From the information computed in steps (I1) and (I2), we quantify and embed knowledge into LEAPS2 using regression tree ensemble.

(K1) Discard correlated attributes via the attribute selection called RReliefF.

(K2) Correlate the selected system attributes with surrogate performance metrics using regression tree ensemble. This serves as the brain of LEAPS2 for future surrogate selections. The fully-grown ensemble then can be used to select the best possible surrogate out of 25 surrogates for any given data set.

The learning and evolution of LEAPS2 towards a powerful system modelling tool can occur along three dimensions, viz. data sets, attributes, and surrogates. Our progressive development of LEAPS2 in this work shows its evolution with respect to data sets. As we added more and more data sets progressively, LEAPS2 learnt. In other words, by progressively adding data, we demonstrate that LEAPS2 learns to improve computational efficiency and functional accuracy. Apart from data sets, the architecture of LEAPS2 enables its evolution via more attributes and surrogates. The addition of the new attributes will equip LEAPS2 for better system identification while the new surrogates will provide more options for system approximation. Overall, such learning will impart more versatility to LEAPS2 and extend its ability to handle more complex systems.

Besides its learning ability, we demonstrate the practicality of LEAPS2 by employing it to recommend surrogates for estimating the bubble and dew point temperatures of LNG. Interestingly, our assistive tool suggests a different surrogate for each temperature, and hints that DPT may be harder to approximate than BPT. Finally, we compare the performance of LEAPS2 with the metalearning-based recommendation scheme (CRS) of Cuit et al. [4]. CRS in contrast to LEAPS2 recommends only a surrogate modelling technique rather than a surrogate model. Therefore, a straightforward comparison is not entirely fair. However, we can still compare CRS and LEAPS2 based on their success in identifying the best modelling technique. To this end, we use the LEAPS2 to recommend the best modelling techniques for all 264 data sets. LEAPS2 identifies the true best for 236 data sets, thus achieves coefficient of success (CoS) of 0.89. CRS achieves an average CoS of 0.84 [4]. Clearly, LEAPS2 performs better than CRS in recommending modelling techniques despite its generalized philosophy.
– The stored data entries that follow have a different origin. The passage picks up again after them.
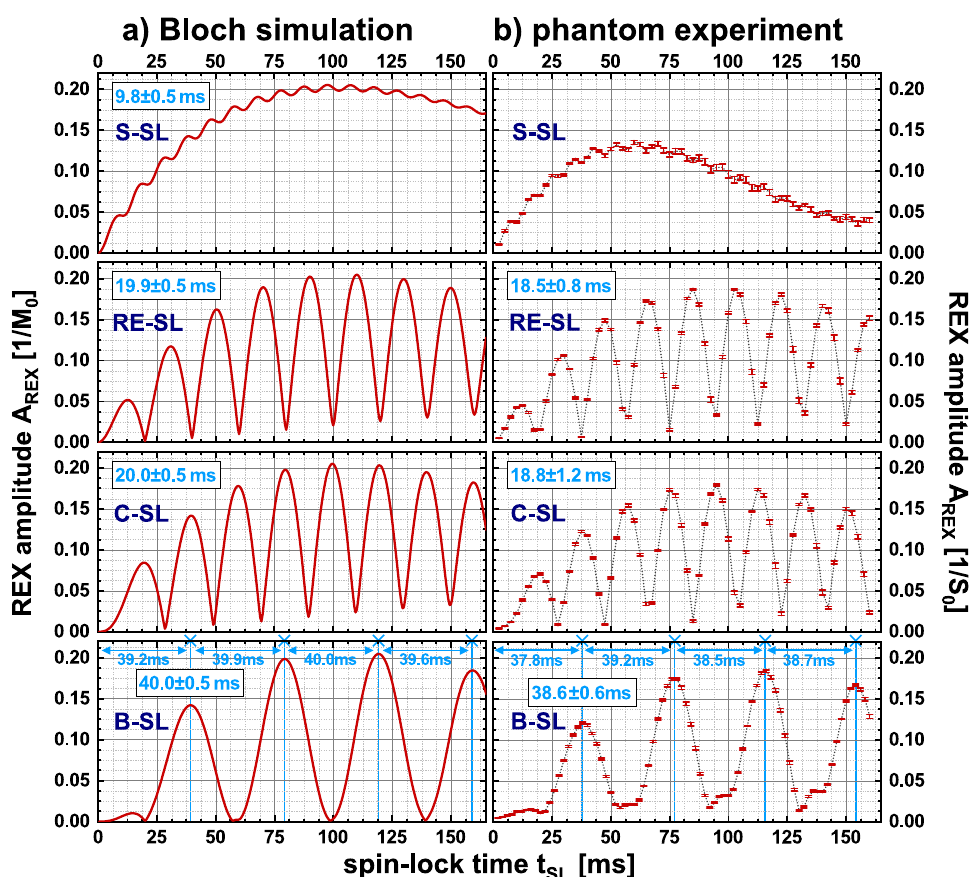
Figure 5. Experimental verification of Bloch simulation t SL characteristics in the phantom experiment. In ( a ), the results of the Bloch simulation are plotted. ( b ) The A REX amplitudes experimentally determined by a t SL variation measured in the Agarose phantom. Here, t SL was varied from 0…160 ms for each preparation module. To achieve feasible measurement times, six relative phases ϕ were varied per amplitude calculation. The respective Δt SL periods are noted in blue. Due to the low amplitude of the oscillation, no period duration was determined for the phantom results of the S-SL module. The qualitative behavior of A REX maxima could be observed in the phantom measurements in good agreement with the simulation results. The period lengths of the measurements are slightly smaller than in the simulation, which could be due to a deviation of the actual spin-lock amplitude ( B + 1 inhomogeneity). In the simulation and experiment, the periods are shortest for S-SL and doubled for RE-SL and C-SL. The period of B-SL is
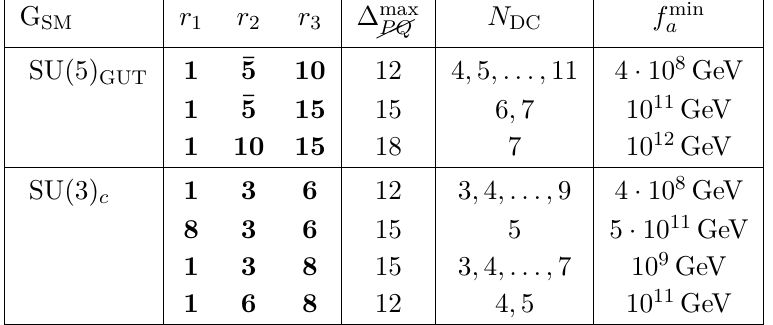
(or equivalently r ), 3 2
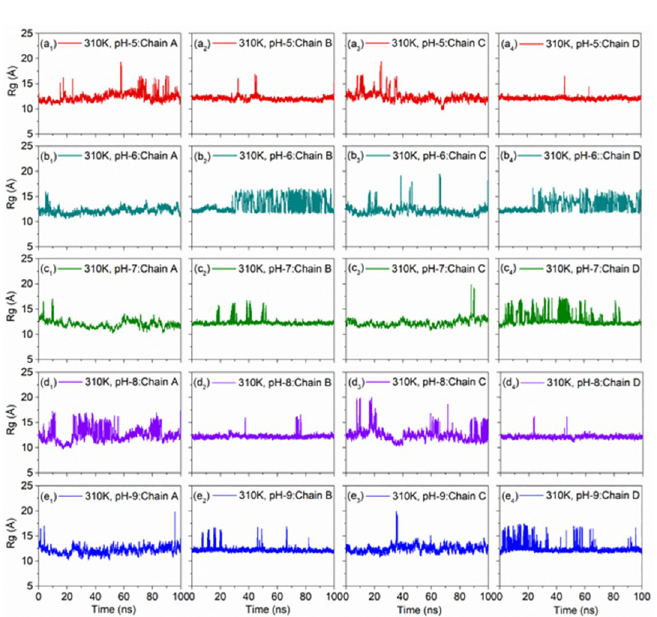
Fig 12. Variation of radius of gyration (Rg) of all the strands of the DNA Junction with simulation time at 310K with altered pH, viz. (a 1 -a 4 ) pH5, (b 1 -b 4 ) pH6, (c 1 -c 4 ) pH7 as reference, (d 1 -d 4 ) pH8, and (e 1 -e 4 ) pH9.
In brief, LEAPS2 is a comprehensive, practical, and assistive data-driven surrogate selection paradigm that holds much promise.

References:

[1] Lessmann, S., Stahlbock, R., & Crone, S. F. (2006). Genetic algorithms for support vector machine model selection. In Neural Networks, 2006. IJCNN’06. International Joint Conference on (pp. 3063–3069). IEEE.

[2] Yeun, Y.-S., Ruy, W.-S., Yang, Y.-S., & Kim, N.-J. (2004). Implementing linear models in genetic programming. IEEE transactions on evolutionary computation, 8, 542–566.

[3] Goel, T., Haftka, R. T., Shyy, W., & Queipo, N. V. (2007). Ensemble of surrogates. Structural and Multidisciplinary Optimization, 33, 199–216.

[4] Cui, C., Hu, M., Weir, J. D., & Wu, T. (2016). A recommendation system for metamodeling: A meta-learning based approach. Expert Systems with Applications, 46, 33–44.